Building a better Turing tarpit
In Issue 3.3, I presented a proof-of-concept Ruby implementation of the Brainfuck programming language and challenged Practicing Ruby readers to improve upon it. After receiving several patches that helped move things along, I sat down once again to clean up the code even further. What I came to realize as I worked on my revisions is that the refactoring process is very similar to climbing a spiral staircase. Each structural change to the code simultaneously left the project back where it started along one vector while moving it forward along another.

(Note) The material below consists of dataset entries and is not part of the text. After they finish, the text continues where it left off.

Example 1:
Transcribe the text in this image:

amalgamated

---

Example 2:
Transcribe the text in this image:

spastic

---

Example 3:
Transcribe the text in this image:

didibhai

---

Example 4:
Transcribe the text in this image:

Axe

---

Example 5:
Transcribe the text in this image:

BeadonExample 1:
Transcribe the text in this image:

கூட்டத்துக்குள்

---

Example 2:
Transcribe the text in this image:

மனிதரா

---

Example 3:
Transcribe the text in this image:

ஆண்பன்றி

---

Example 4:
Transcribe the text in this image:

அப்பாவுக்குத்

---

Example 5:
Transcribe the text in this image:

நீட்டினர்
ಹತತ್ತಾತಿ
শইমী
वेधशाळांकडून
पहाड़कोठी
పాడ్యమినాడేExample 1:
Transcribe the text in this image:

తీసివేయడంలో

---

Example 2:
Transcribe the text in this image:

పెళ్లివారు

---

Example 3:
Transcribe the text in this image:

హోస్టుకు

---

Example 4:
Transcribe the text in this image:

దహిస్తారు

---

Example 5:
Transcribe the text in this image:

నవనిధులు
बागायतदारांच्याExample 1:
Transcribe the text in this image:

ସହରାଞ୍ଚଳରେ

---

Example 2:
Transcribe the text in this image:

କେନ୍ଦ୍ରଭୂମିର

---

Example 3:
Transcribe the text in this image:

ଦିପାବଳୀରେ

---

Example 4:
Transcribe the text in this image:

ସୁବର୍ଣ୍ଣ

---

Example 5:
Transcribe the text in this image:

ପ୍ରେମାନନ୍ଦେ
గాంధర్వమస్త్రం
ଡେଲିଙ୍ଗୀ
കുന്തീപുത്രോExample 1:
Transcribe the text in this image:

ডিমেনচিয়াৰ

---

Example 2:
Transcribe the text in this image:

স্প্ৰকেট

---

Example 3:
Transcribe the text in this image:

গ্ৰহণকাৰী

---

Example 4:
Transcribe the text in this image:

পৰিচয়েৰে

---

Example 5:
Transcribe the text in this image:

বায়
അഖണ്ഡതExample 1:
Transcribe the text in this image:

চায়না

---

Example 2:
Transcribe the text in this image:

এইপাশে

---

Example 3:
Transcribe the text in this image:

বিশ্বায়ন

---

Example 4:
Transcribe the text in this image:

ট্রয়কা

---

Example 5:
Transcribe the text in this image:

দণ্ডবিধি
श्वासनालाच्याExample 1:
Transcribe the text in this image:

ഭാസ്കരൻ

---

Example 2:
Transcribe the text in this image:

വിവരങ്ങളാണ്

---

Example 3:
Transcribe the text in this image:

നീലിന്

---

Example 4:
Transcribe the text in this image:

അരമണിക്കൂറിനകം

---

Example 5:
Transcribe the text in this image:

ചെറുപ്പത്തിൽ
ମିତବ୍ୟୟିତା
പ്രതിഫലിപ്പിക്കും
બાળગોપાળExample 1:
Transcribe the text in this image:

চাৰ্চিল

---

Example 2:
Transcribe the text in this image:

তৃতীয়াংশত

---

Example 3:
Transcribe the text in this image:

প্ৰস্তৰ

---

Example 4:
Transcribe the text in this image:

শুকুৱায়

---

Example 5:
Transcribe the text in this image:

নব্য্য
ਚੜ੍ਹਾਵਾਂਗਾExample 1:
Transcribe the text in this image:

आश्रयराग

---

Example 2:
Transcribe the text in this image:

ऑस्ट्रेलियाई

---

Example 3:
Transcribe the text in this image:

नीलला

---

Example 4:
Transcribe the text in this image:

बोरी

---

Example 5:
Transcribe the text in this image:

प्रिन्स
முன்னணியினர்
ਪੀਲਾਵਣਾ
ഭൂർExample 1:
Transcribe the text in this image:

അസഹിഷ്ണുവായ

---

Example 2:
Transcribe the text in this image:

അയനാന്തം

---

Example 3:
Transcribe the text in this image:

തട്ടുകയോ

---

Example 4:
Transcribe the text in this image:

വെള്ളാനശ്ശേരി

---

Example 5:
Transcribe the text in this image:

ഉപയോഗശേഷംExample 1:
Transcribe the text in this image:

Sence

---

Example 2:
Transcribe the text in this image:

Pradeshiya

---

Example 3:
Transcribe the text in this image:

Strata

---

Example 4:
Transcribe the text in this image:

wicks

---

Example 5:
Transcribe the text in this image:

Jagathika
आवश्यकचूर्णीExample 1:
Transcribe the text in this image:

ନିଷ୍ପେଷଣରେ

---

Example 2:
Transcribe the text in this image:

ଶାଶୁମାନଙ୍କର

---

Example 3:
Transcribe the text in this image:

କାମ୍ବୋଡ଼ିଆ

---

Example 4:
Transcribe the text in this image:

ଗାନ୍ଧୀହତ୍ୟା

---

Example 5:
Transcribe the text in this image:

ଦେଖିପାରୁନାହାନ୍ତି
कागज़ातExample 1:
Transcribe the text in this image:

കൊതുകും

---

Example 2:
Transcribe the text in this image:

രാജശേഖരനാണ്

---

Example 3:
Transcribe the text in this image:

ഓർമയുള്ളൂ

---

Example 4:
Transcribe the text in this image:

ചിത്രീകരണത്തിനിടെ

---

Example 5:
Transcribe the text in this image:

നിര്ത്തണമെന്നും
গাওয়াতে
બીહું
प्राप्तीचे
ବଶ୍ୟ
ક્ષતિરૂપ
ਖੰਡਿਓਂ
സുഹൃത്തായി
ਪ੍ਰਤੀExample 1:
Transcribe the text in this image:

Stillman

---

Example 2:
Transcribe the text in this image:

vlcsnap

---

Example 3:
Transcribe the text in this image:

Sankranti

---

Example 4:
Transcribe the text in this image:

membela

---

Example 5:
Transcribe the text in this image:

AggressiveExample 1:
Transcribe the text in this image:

Because we often look at the merits of a given refactoring technique within the context of a single transition from worse code to better code, it’s easy to mistakenly assume that the refactoring process is much more linear than it actually is. In this article, I’ve tried to capture a much wider angle view of how refactoring really works in the wild. The end result is a story which I hope will spark some good discussions about how we can improve our code quality over time.
Prologue. Everything has to start somewhere
I decided to name my interpreter Turing Tarpit, because that term is perfectly apt for describing languages like Brainfuck. In a nutshell, the term refers to any language which is infinitely flexible, yet nearly impossible to use for anything practical. It turns out that building this sort of mind trap for programmers is quite easy to do.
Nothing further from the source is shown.